She attended Pratt Institute in New York City. After graduation, Cummings initially freelanced for editorial and advertising clients before focusing exclusively on children's books.
Career
Cummings is the creator of over 30 books for children, including titles that have won the Horn Book-Boston Globe Award and the Orbis Pictus Award for nonfiction. She won the Coretta Scott King Award in 1984 for the illustrations in My Mama Needs Me (written by Mildred Pitts Walter), and was a finalist for Just Us Women (written by Jeannette Caines) and C.L.O.U.D.S., which she wrote and illustrated. As one of the illustrators for Our Children Can Soar (Bloomsbury, 2009) she received the NAACP Image Award for Outstanding Literary Work: Children.
She worked as a producer and writer for Gullah Gullah Island, a Nickelodeon children's show and cohosted Cover to Cover, a cable TV talk show about children's books and the people who create them.

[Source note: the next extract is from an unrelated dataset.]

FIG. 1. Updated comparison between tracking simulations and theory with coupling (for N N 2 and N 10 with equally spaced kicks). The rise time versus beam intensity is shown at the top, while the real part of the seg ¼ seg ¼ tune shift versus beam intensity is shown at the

Pat serves as National Secretary of The Authors Guild and sits on the Boards of The Authors Guild Foundation, The Authors League Fund, The Society of Children's Book Writers and Illustrators (SCBWI) and The Eric Carle Museum of Picture Book Art. She is also a member of The Writer's Guild and teaches children's book illustration at Pratt and Parsons, the New School for Design. Pat's goal is to prepare students for a career in children's books. Her well-published former students include Julian Hector, Hiroe Nakata, and David Ezra Stein, recipient of the 2011 Caldecott Honor Award. She lives in Brooklyn, New York with her husband.
Works
Written "Trace' [HarperCollins] [New York City|New York] 2019.
Written and illustrated
- Jimmy Lee Did It, Lothrop (New York, NY), 1985.

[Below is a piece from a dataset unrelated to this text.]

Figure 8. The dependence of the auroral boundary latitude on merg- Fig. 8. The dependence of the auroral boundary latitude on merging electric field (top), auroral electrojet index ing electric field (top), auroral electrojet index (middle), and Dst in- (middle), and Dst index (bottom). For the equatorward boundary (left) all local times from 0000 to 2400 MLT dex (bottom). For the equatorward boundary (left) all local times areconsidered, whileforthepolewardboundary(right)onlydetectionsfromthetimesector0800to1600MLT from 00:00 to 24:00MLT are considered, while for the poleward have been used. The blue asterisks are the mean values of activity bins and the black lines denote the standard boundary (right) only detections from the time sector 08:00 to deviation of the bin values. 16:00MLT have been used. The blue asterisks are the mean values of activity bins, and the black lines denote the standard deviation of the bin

- C.L.O.U.D.S., Lothrop (New York, NY), 1986. (Coretta Scott King Award Illustrator Honor 1987)
- Clean Your Room, Harvey Moon, Bradbury (New York, NY), 1991.
- Petey Moroni's Camp Runamok Diary, Bradbury (New York, NY), 1992.

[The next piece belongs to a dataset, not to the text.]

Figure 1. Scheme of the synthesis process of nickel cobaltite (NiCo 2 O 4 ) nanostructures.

- Purr, HarperFestival (New York, NY), 1999.
- Angel Baby, Harper (New York, NY), 2000.
- Ananse and the Lizard, Henry Holt (New York, NY), 2002.
- Harvey Moon, Museum Boy, HarperCollins (New York, NY), 2008.
Illustrated
- Eloise Greenfield, Good News, Coward-McCann (New York, NY), 1977.
- Jeanette Caines, Just Us Women, Harper (New York, NY), 1982. (Coretta Scott King Award Illustrator Honor 1983)
- Mildred Pitts Walter, My Mama Needs Me, Lothrop, Lee and Shepard Books, 1984. (Coretta Scott King Award Illustrator Winner 1984)
- Jeanette Caines, Chilly Stomach, Harper (New York, NY), 1986.
- Jeanette Caines, I Need a Lunch Box, Harper (New York, NY), 1988.
- Mary Stolz, Storm in the Night, Harper (New York, NY), 1988.
- Mildred Pitts Walter, Mariah Loves Rock, Bradbury (New York, NY), 1988.
- Joyce Durham Barrett, Willie's Not the Hugging Kind, Harper (New York, NY), 1989.
- Mildred Pitts Walter, Two and Too Much, Bradbury (New York, NY), 1990.
- Mary Stolz, Go Fish, Harper (New York, NY), 1991.
- Margaret Read MacDonald, Pickin' Peas, HarperCollins (New York, NY), 1998.
- Elizabeth Fitzgerald Howard, Lulu's Birthday, Greenwillow (New York, NY), 2001.
- Elizabeth Winthrop, Squashed in the Middle, Henry Holt (New York, NY), 2005.
- Michelle Cook, Our Children Can Soar, Bloomsbury (New York, NY), 2012.[1]